Even Trace’s Curlew had a hard time keeping up with him. The fine-bred horses of the Weapons tended to fall behind.

“Haven’t done all-out riding like this in a while,” Trace said as they slowed to walk to rest the horses. A ground fog drifted from the woods into the road and twined around the legs of the horses.

“The colonel will be very pleased to hear how well Loon has performed,” Karigan replied, and she slapped the gelding on the neck. “Might even give Crane a challenge the next Day of Aeryon race.”

“Now that would be something to see.”

They both fell silent, neither daring to broach the subject of the colonel’s abduction and whether they’d actually see her again.

In time, the Weapons caught up, their black horses heaving and lathered in sweat, but neither spoke. They simply fell in behind, willing to let the Riders set the pace. Karigan and her companions were making good time, even if the Weapons were slowing them down slightly, and they’d already passed Oxbridge without stopping two days ago.

Throughout their journey, the roads had been eerily empty. Occasionally they encountered a traveler or two hastening along as if all the demons of the hells were pursuing them, but mostly the absence of travelers was notable. It was like most everyone had gone home to sit out the storm, and Karigan supposed that was an appropriate way of looking at it.

At night they had made simple camps alongside the road and took turns keeping watch. There was even a Rider waystation a little way off the road where they spent one night. This evening they decided to make camp in a clearing Trace had known about. It had been used by other Riders, and she had learned about it from Connly. It was nicely screened from the road, had a firepit, and there was a stream nearby in which they could refresh their waterskins.

Karigan drew final watch and so bedded down early, looking forward to an almost full night of unbroken sleep. Her dreams did not cooperate, of course, and she launched from one nightmare featuring Nyssa to another. She was fighting, constantly fighting.
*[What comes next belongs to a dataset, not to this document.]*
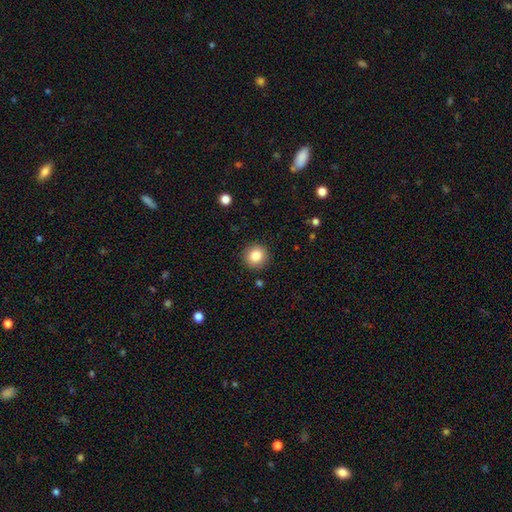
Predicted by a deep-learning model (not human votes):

Nightmare merged into reality when someone clamped a hand over her mouth and pinned her to the ground. She kicked hard and struggled, as helpless as she had been in her dreams.

“Easy, Sir Karigan,” came a whisper. “It is me, Travis.”

It took a moment for his words, and understanding, to sink in, and when they did, she stopped struggling, though Travis was likely to have some nasty bruises. They had no fire, so it was difficult to make out his features as he knelt over her.

“You were crying out in your sleep,” he continued, “and we have company. I am going to remove my hand from your mouth, all right?”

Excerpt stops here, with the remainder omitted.